There is a deep knowing in my spirit about the absolute necessity of this past season and the amazing things Papa has worked into my heart preparing it for the next stage of grace. He has awaked this fire in my bones- a cry for holiness. Not miserable legalistic religious stuff- but genuine love that is pure- intimacy AND purity. Holiness, set apartness unto Him. A cry for a genuine joy filled call to abandonment.
His silence is not His absence! It is simply a season of realigning my heart to carry an expanded realization of the message of His love- a love that has teeth. A love that is not some passive paltry sympathetic fluff- but a love that is a call to war, a love that calls us to die to all that is unworthy of Him!
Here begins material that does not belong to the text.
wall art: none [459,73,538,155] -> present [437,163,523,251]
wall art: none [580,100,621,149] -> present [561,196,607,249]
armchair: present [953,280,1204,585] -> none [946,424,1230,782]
Love and the message of intimacy is incomplete without a renewed call to purity (as a state of grace, of living in union with our Jesus).
It has been a year of testing and proving the motives of the heart. Yesterday for the first time in a very long time I actually tangibly felt His Presence-like I am so accustomed to. Yet even in the middle of the dark, silent fire of this last year, a still voice would whisper into my ear every night:
“beloved I am so proud of you”
Every night. I could not understand why because it felt like I was simply struggling to hang on for dear life at times. I wasn’t not feeling His Presence. I was encountering His PResence deeper than experience and feeling- I was having a different type of encounter, I just didn’t know it. He has been drawing me into His realm.
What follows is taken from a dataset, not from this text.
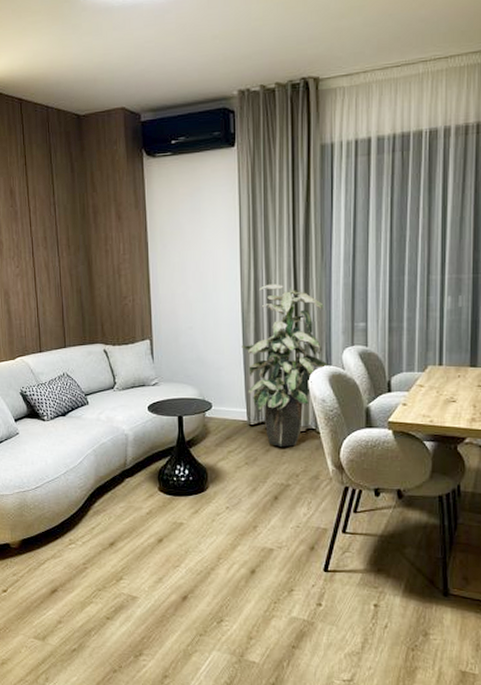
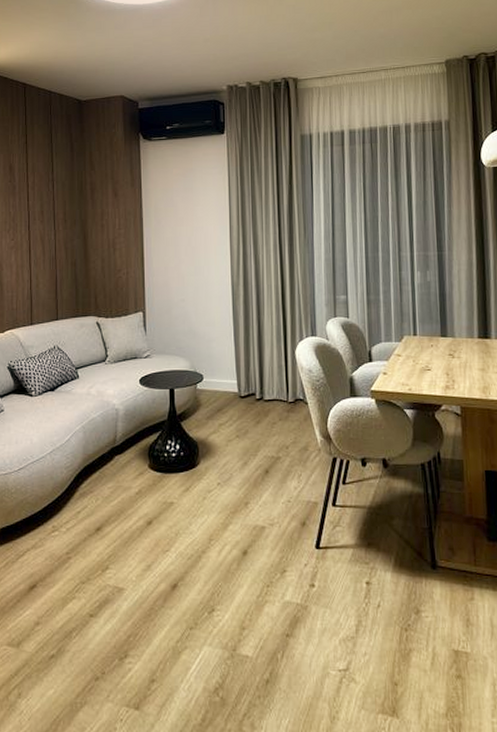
indoor plant: present [241,283,330,447] -> none [232,258,315,418]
Living from heaven to earth means we have to die. Our hidden life in Jesus is a positional reality that requires a practical outworking in our lives. Living from heave to earth has nothing to do with feeling/experiential encounter in its roots- that is some of the fruit and how awesome it is! But our roots are planted deep in the unseen bedrock of the character of Who God is, where His reality is trusted even when there is no feeling and emotion seems to shout the exact opposite. There is a company, a generation of people who will live a love encounter deeper than experience alone.
Experience is not the ultimate evidence of the unseen realm- FAITH is. God Himself is the validation of His Word. And a lack of manifest encounter is not a lack of encounter- it is a different encounter because in our spirit man united with Jesus we live one with His glory all the time. We live in His glory. That is truth. Manifestation is one kind of encounter of the glory realm. Faith is another.
I spent much of yesterday rereading my journal from this year only to see EVERY promise God has given is being precisely fulfilled. How amazingly faithful is our Jesus. And I know regardless of feeling or not, manifestation or not, tangible encounter or not- my spirit is one with Him and nothing can shake that or take that away from me. What freedom is that! And I look forward to the seasons of crazy overwhelming heaven encounters, as well as the quiet encounters of faith. Because in both God is closer than my next breath.